▶ Passage provided:
┌────────

- Theatrical release poster
- Directed by: Abhinay Deo
- Written by: Althea Delmas Kaushal
- Dialogues by: Farhan Akhtar
- Produced by: Ritesh Sidhwani Farhan Akhtar
- Starring: Abhishek Bachchan; Kangana Ranaut; Gauhar Khan; Jimmy Shergill; Boman Irani; Anupam Kher;
- Cinematography: Kartik Vijay
- Edited by: Amitabh Shukla
- Music by: Songs: Shankar–Ehsaan–Loy Ram Sampath Score: Ram Sampath
- Production company: Excel Entertainment
- Distributed by: Eros International
- Release date: 1 April 2011;
- Running time: 136 minutes
- Country: India
- Language: Hindi
- Budget: ₹24 crore
- Box office: ₹12.87 crore

= Game (2011 film) =

2011 Indian film by Abhinay Deo

Game is a 2011 Indian Hindi-language action thriller film directed by Abhinay Deo and produced by Farhan Akhtar and Ritesh Sidhwani under Excel Entertainment. It stars Abhishek Bachchan, Kangana Ranaut, Gauahar Khan, Jimmy Sheirgill, Boman Irani, Anupam Kher, Shahana Goswami, and Sarah-Jane Dias. The film was shot in Mumbai, Samos Island in Greece, Istanbul, London, and Bangkok. It was released on 1 April 2011.

==Plot==

Kabir Malhotra (Anupam Kher) is a billionaire tycoon who invites four people to his island home in Greece by sending a different letter to each. The four people, who have never met before, are Neil Menon (Abhishek Bachchan), a casino owner in Turkey who has financial problems with mob bosses that Kabir offers to help with, Vikram Kapoor (Jimmy Sheirgill), an actor in India, who suffers with drug, cancer, and career problems; Kabir writes to him that he wants to finance the biggest film ever made, and offers Vikram a role in it, Om Prakash "OP" Ramsay (Boman Irani), a political leader and prime ministerial candidate in Thailand whose campaign is under threat of scandal; Kabir offers to provide new funding to him, and Tisha Khanna (Shahana Goswami), a crime journalist in the United Kingdom who is looking for her big break; Kabir writes to her that he has a huge story and invites her to cover it.

The four guests arrive on the island, where they are greeted by Kabir's executive assistant, Samara Shroff (Gauahar Khan), who takes them into a dining room that is being secretly filmed. There, Kabir reveals that he has invited them because of their link to his daughter, Maya (Sarah-Jane Dias), whom Kabir has spent years trying to find. Maya was trafficked as a child by OP Ramsay, as an adult brought into the crime world by Neil Menon, and in the end, was injured in a car accident and buried alive by Vikram Kapoor. Kabir has gathered evidence against the three of them and invited the International Vigilance Squad (IVS) to the island to arrest them. Tisha Khanna, the only innocent one of the group, was invited because, previously unknown to her, she is Maya's fraternal twin sister and Kabir's only remaining biological child. Tisha rejects Kabir's attempts to forge a relationship with her, claiming that she doesn't want his fortune.

└────────

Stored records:
┌────────

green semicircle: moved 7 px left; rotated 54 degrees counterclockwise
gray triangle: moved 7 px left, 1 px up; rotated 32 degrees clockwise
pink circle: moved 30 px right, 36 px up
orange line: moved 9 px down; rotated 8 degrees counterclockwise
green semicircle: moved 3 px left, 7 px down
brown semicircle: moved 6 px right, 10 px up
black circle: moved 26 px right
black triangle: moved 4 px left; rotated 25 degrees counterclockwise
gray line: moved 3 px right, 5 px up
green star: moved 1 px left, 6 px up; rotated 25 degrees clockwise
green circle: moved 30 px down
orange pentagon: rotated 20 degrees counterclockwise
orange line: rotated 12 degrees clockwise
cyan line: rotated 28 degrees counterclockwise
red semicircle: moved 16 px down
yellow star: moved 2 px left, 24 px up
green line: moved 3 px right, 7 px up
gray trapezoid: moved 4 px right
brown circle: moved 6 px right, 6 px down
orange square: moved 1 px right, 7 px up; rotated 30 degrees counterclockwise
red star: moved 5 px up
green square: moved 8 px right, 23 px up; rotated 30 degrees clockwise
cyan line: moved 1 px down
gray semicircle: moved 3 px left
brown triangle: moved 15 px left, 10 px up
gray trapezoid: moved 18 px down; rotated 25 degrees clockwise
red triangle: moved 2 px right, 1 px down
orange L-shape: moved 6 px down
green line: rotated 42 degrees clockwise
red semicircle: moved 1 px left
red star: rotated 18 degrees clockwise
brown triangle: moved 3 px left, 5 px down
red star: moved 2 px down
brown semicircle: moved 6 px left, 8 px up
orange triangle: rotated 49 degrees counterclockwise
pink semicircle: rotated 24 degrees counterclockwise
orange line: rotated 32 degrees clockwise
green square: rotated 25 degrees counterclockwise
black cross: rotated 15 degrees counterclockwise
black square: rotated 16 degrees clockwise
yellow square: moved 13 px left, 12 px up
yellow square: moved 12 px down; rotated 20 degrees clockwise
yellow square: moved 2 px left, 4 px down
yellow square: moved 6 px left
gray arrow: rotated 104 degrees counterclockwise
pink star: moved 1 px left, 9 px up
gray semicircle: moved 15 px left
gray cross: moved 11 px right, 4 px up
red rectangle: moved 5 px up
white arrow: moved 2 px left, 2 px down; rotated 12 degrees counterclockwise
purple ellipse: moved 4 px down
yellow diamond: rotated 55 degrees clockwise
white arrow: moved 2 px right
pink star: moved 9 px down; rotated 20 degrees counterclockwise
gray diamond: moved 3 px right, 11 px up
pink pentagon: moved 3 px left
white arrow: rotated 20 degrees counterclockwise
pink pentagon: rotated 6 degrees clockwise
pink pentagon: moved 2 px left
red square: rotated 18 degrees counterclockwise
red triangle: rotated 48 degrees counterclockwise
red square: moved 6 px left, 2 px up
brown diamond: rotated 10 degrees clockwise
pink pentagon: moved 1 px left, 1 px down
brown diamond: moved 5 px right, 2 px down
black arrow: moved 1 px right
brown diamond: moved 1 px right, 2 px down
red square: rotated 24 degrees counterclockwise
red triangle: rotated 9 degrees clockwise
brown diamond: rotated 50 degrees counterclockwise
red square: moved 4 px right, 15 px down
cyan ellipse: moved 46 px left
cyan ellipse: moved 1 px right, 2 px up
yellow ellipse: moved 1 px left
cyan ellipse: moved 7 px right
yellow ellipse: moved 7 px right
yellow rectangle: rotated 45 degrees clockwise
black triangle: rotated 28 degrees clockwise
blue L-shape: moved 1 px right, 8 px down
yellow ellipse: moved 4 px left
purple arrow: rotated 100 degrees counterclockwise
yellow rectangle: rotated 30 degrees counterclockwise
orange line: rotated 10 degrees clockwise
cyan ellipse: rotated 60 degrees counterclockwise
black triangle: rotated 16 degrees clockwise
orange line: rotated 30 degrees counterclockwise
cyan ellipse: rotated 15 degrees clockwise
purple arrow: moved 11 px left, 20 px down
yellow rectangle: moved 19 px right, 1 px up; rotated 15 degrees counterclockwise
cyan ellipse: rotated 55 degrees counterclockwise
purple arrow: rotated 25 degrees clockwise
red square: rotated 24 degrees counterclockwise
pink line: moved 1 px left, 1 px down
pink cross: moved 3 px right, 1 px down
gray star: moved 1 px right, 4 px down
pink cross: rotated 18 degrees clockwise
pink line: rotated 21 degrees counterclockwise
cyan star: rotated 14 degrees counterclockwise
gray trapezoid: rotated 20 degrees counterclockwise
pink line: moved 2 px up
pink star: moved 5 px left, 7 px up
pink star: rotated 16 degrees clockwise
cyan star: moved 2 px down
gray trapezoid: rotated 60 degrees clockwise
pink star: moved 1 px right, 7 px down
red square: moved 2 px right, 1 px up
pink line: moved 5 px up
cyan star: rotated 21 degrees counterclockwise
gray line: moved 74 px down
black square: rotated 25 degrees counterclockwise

└────────

▶ What this exercise asks:
1. According to the article on the film Game, how is Tisha Khanna related to Maya?
2. Resume the article on the film Game, picking up right after its last sentence.

▶ Responses:
1. She is Maya's fraternal twin sister.

2.
Unable to escape the island, the group awaits the arrival of the IVS. In the morning, they hear what sounds like a gunshot from Kabir's room. They find Kabir Malhotra dead in his study, seemingly having committed suicide with a gun.

The IVS, led by Sia Agnihotri (Kangana Ranaut), arrives on the island. She watches the video of the previous night's speech by Kabir, but as they are unable to find the evidence that Kabir claimed to have, they let the guests go. Although the case is officially declared a suicide, Sia is not convinced and puts all four guests under surveillance.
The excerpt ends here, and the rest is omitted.